In many countries, regardless of geographic region or economic resources, women are more likely than men to lack the knowledge and the power to make informed health-care decisions. Language matters. Gender transformative actions can shift us from blaming women for “late presentation”, “neglected cancer”, or “treatment abandonment”, to valuing women, in all their diversities, as equals of men, with agency and knowledge, empowered to make evidence-based informed decisions about their own care. An intersectional gender-transformative competency framework can be incorporated into the education and training of the global cancer workforce to ensure high quality and respectful care for all.
Women are more likely to experience financial catastrophe due to cancer, with dire consequences for their families, even if quality cancer care is available. In our gender analysis of a study in eight countries in Asia, almost three quarters of women who were newly diagnosed with cancer reported catastrophic expenditures in the year after diagnosis, having spent 30% or more of their annual household income on cancer-related expenses. The study did not even include indirect costs. A gendered investment case for cancer would better inform policy making for cancer prevention, care, and control.
Patriarchy dominates cancer care, research, and policy making. Those in positions of power decide which aspects of these areas are prioritised, funded, and studied. Globally, men are over-represented in the leadership positions of hospitals, treatment centres, and research institutes. The same is true for editors-in-chief of cancer research journals, and lead authors of cancer research papers. Gender bias, racism, and other forms of discrimination in cancer research and knowledge production can be addressed by creating awareness, ensuring equitable access to research opportunities and resources, and by implementing policies mandating that sex and gender dimensions are considered in research and research policy making.
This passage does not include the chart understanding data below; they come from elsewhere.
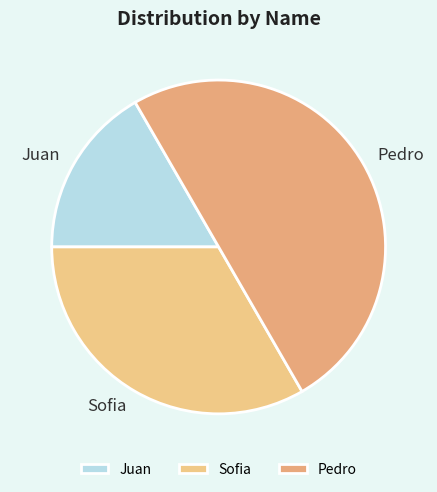

Which slice is the largest?

Pedro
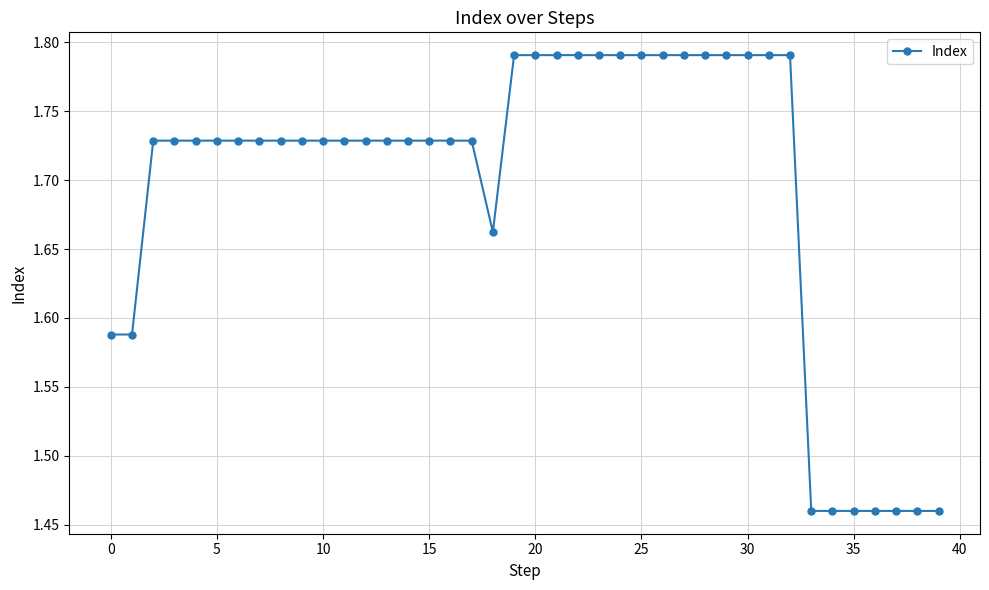

How many values are between 1 and 2?

40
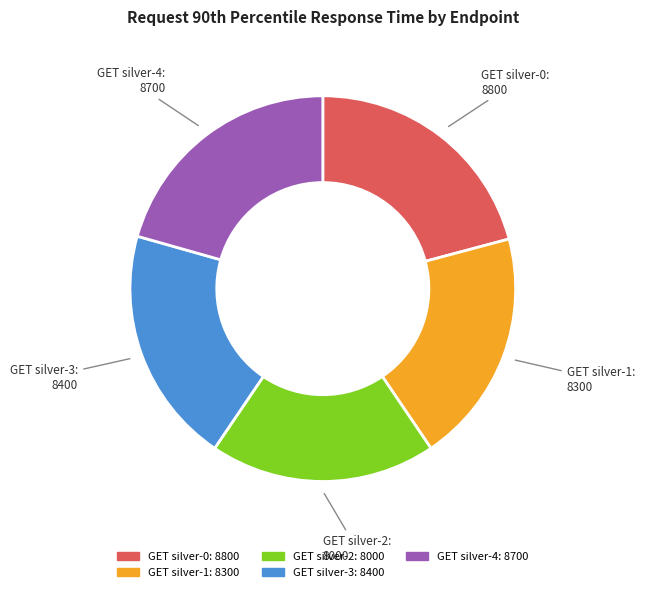

What is the smallest slice in the pie chart?

GET silver-2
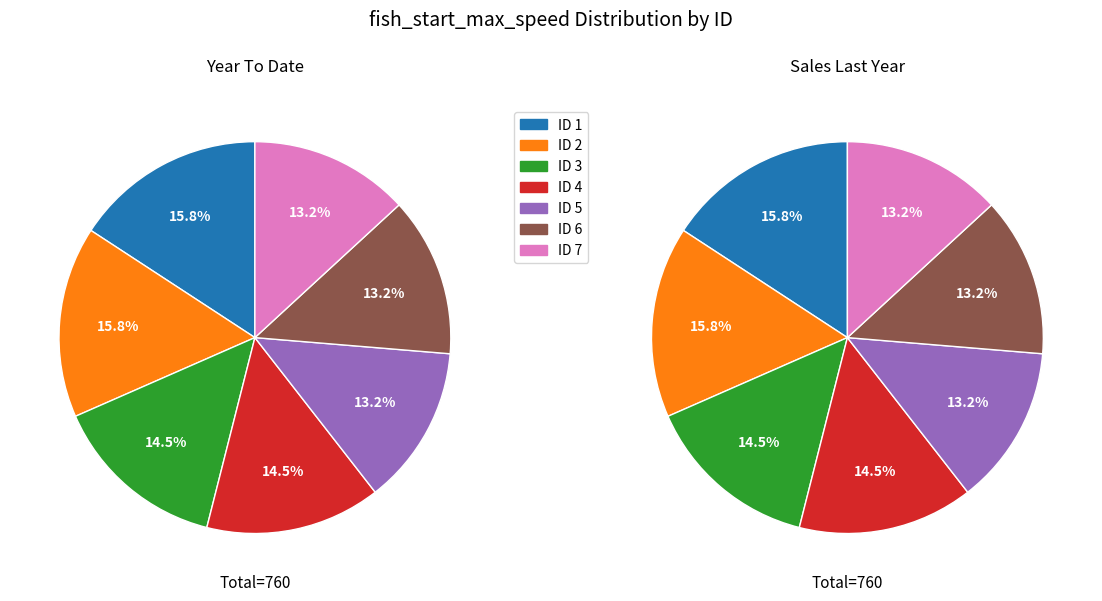

Does 2 represent more than half of the total?

No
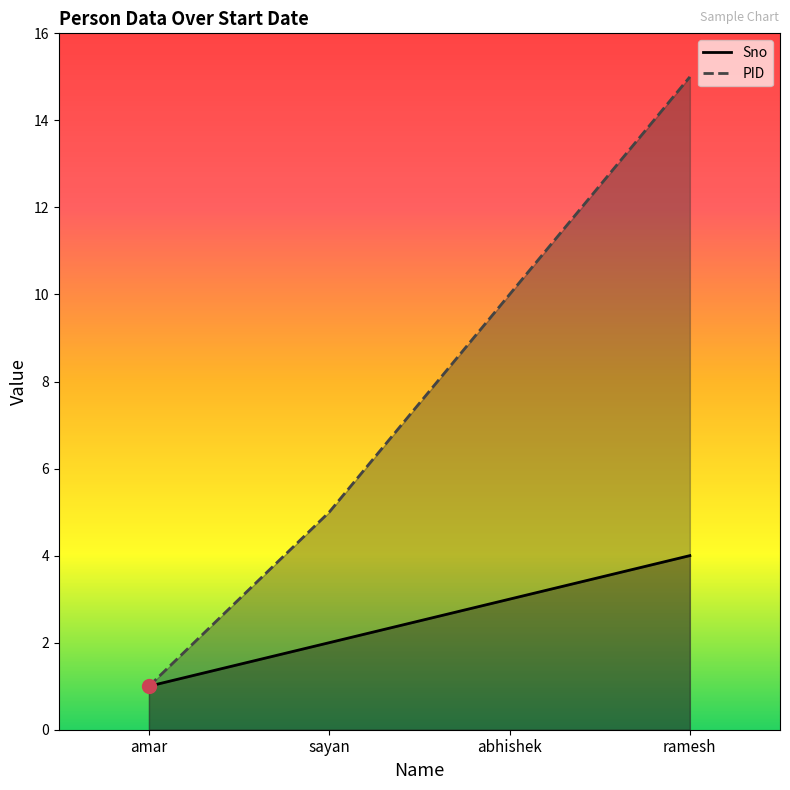

What is the difference between the PID values at amar and sayan?

4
Women in the cancer workforce report frequent and severe experiences of gender-based discrimination, including bullying and sexual harassment. Gender-based discrimination in the cancer workforce occurs in all settings and world regions, during undergraduate and residency training and at the workplace. Discriminatory actions range from unfair promotion and pay practices to outright sexual harassment. Perpetrators are usually male superiors and colleagues, and sometimes male patients and their relatives. Anti-discrimination policies that include pay equity, paid parental leave, and zero-tolerance for sexual harassment should be developed, implemented, and monitored.
Unpaid caregiving for people with cancer is largely undertaken by women. New methods are needed to estimate the true value of women’s work in cancer care. Caregiving represents substantial value to the economy and highlights the need to establish fair and inclusive pay standards for cancer caregivers. Cancer caregiving should not only be recognised but also measured, using a feminist economics approach that considers not only its monetary value but the effects of caregiving on women’s autonomy and economic potential.
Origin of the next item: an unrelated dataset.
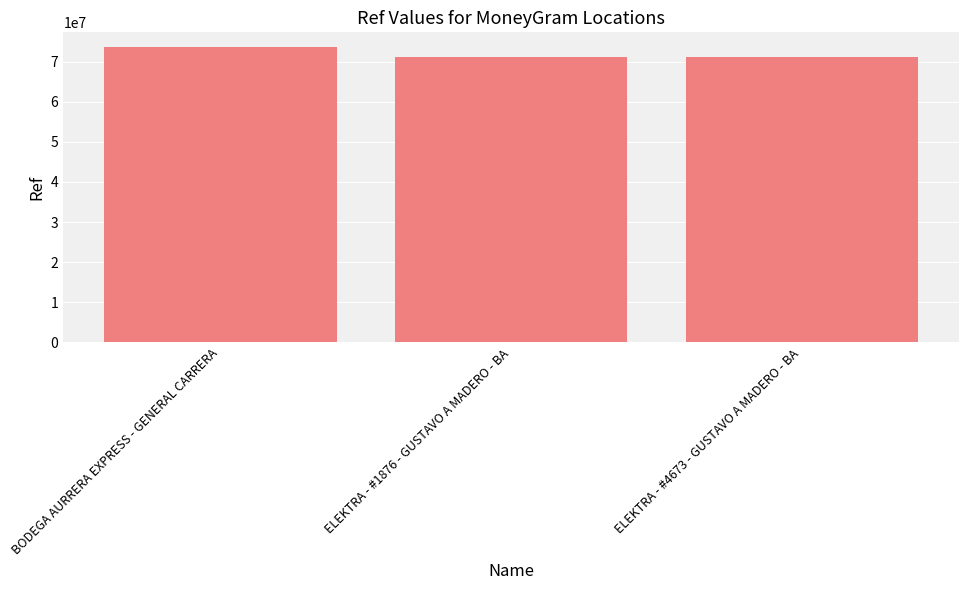

What is the difference between the maximum and second lowest values?

2536170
In this report, we also feature unique stories that reflect the lived experiences of women from different communities and contexts, whose interactions with the cancer health system illustrate overlapping forms of discrimination that impact their personal and professional lives.
By exposing these realities and the asymmetries of power they reveal, we can envision a path forward that transforms the ways that women interact with the cancer health system, whether as patients, as care providers, or both.